Mit Erkenntnis vom 06.11.2018, Ra 2018/01/0106 hat der Verwaltungsgerichtshof sich mit der Rechtsprechung des EuGH zu den Voraussetzungen für die Zuerkennung des Status des subsidiär Schutzberechtigten auseinandergesetzt. Danach sei subsidiärer Schutz nur in jenen Fällen zu gewähren, in denen die reale Gefahr einer Verletzung des Art. 3 EMRK auf einen ernsthaften Schaden iSd Art. 15 Statusrichtlinie zurückzuführen ist, der vom Verhalten eines Akteurs iSd Art. 6 Statusrichtlinie verursacht wird (Art. 15 lit a. und b.), bzw. auf eine Bedrohung in einem bewaffneten Konflikt (Art. 15 lit. c) zurückzuführen ist. Nicht umfasst sei dagegen die reale Gefahr jeglicher etwa auf allgemeine Unzulänglichkeiten im Heimatland zurückzuführende Verletzungen von Art. 3 EMRK. Insofern habe der nationale Gesetzgeber die Bestimmungen der Statusrichtlinie fehlerhaft umgesetzt, weil nach dem Wortlaut des § 8 Abs. 1 AsylG jegliche reale Gefahr (real risk) einer Verletzung von Art 2. Art. EMRK, 3 EMRK oder der Protokolle Nr. 6 oder Nr. 13 zur Konvention zur Gewährung des Status des subsidiär Schutzberechtigten führe (VwGH 06.11.2018, Ra 2018/01/0106).

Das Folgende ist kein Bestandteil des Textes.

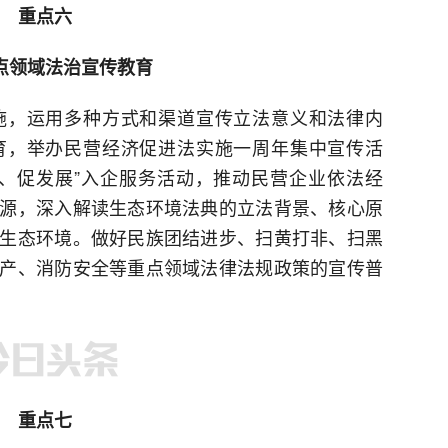
重点六
点领域法治宣传教育
施，运用多种方式和渠道宣传立法意义和法律内
育，举办民营经济促进法实施一周年集中宣传活
、促发展”入企服务活动，推动民营企业依法经
源，深入解读生态环境法典的立法背景、核心原
生态环境。做好民族团结进步、扫黄打非、扫黑
产、消防安全等重点领域法律法规政策的宣传普
重点七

An diese Judikatur anschließend spricht der der Verwaltungsgerichthof in seinem Erkenntnis vom 21.05.2019, Ro 2019/19/0006 aus, dass die Zuerkennung des Status des subsidiär Schutzberechtigten nicht ausschließlich anhand Art. 15 Statusrichtlinie geprüft werden könne. Die Bestimmung sei - obgleich fehlerhaft in das nationale Recht umgesetzt - nicht unmittelbar anwendbar, weil dies zulasten eines bzw. zur Vorenthaltung von Rechten des Einzelnen nicht in Frage komme. Die nationale Regelung des § 8 Abs. 1 AsylG sei günstiger. Deren unionsrechtskonforme bzw. richtlinienkonforme Auslegung finde ihre Schranke jedoch in einer Auslegung contra legem des nationalen Rechtes. Eine einschränkende Auslegung des Wortlautes des § 8 Abs. 1 AsylG im Sinne einer teleologischen Reduktion sei vor dem Hintergrund des klaren gesetzgeberischen Willens - den der Verwaltungsgerichtshof in seiner Entscheidung herausarbeitet - nicht zu rechtfertigen. Daher halte der Verwaltungsgerichtshof an seiner Rechtsprechung, wonach eine reale Gefahr einer Verletzung von Art. 2 und 3 EMRK durch eine Zurückweisung, Zurückschiebung oder Abschiebung des Fremden in seinen Herkunftsstaat - auch wenn diese Gefahr nicht durch das Verhalten eines Dritten (Akteurs) bzw. die Bedrohungen in einem bewaffneten Konflikt verursacht wird - die Zuerkennung des subsidiären Schutzes nach § 8 Abs. 1 AsylG begründen kann (VwGH 21.05.2019, Ro 2019/19/0006 m.w.N.).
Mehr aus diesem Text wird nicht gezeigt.